In this time of curse, when I ply you with verse, interspersed with alliteration, when we are beset by Covid fears and need to reset to thwart the threats, when fiscal pain and mental strain are there and not waning, what hope does this story of heels and heroines hold? 

In this time of blessing, when we can walk and talk, bake and redecorate, feed and read, and spend time alone (save for the phone), and when the birds get a break from the traffic we make, and our souls are given space, what hope does this story of heels and heroines hold?

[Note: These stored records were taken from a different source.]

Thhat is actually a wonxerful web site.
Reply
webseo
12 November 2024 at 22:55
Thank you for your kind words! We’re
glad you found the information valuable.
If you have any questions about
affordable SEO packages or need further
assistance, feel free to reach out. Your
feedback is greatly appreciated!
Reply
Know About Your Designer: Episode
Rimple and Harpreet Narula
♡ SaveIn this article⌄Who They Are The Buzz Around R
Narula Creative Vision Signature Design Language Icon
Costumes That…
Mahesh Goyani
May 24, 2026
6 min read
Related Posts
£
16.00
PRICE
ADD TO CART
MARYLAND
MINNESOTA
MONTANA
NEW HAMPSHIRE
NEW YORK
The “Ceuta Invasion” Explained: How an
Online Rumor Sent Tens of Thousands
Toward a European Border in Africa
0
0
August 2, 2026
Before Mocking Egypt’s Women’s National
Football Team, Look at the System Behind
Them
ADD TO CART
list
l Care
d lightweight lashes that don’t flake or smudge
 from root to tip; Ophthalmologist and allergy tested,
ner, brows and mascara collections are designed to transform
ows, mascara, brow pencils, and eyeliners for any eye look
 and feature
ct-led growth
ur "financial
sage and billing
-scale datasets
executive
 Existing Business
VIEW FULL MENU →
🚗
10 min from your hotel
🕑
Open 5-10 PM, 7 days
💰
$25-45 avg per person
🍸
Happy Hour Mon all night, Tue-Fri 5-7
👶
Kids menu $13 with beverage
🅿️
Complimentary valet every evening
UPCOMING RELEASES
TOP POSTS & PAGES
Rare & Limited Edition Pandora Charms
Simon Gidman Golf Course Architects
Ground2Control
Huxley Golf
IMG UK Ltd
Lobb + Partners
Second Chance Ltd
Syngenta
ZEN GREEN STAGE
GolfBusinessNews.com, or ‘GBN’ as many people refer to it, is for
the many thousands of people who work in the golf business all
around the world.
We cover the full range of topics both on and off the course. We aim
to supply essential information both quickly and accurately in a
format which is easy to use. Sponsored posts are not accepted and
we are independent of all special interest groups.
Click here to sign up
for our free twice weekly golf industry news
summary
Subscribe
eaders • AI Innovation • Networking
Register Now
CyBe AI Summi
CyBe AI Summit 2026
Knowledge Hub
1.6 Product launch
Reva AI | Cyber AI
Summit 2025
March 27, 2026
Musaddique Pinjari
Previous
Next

Well, in short, with ladles of port, the hope is in the party, that all the characters so heartily, attend festooned, there’s usually balloons, and drink to the health of surviving.  Haman’s there looking a little shy, the King’s there, and Mordecai.  Vashti comes, wearing more than her crown.  Esther is there in her exquisite gown.  There’s the proud and pretentious, the cossetted and contentious, the weird and the wonderful, the feared and the fanciful, all are there – she, they, he – there is room for all, even you and me. 

And this is the truth of the party, the sooth of the story, we gathered are gathered, that is it is about us being there, whether a winner or loser who cares, whether friend or enemy we share, in the pain and gain of blessing and curse, we raise a toast and remember the worst, and raise a pledge that this day that first we swear we will care and carry one and all, the big and the small, come what may.  And God, thanks be, is in the toasting, the hosting, the wee, the free, you and me.  All parties are invited to the pantomime party to party – it is Purim, thanks be.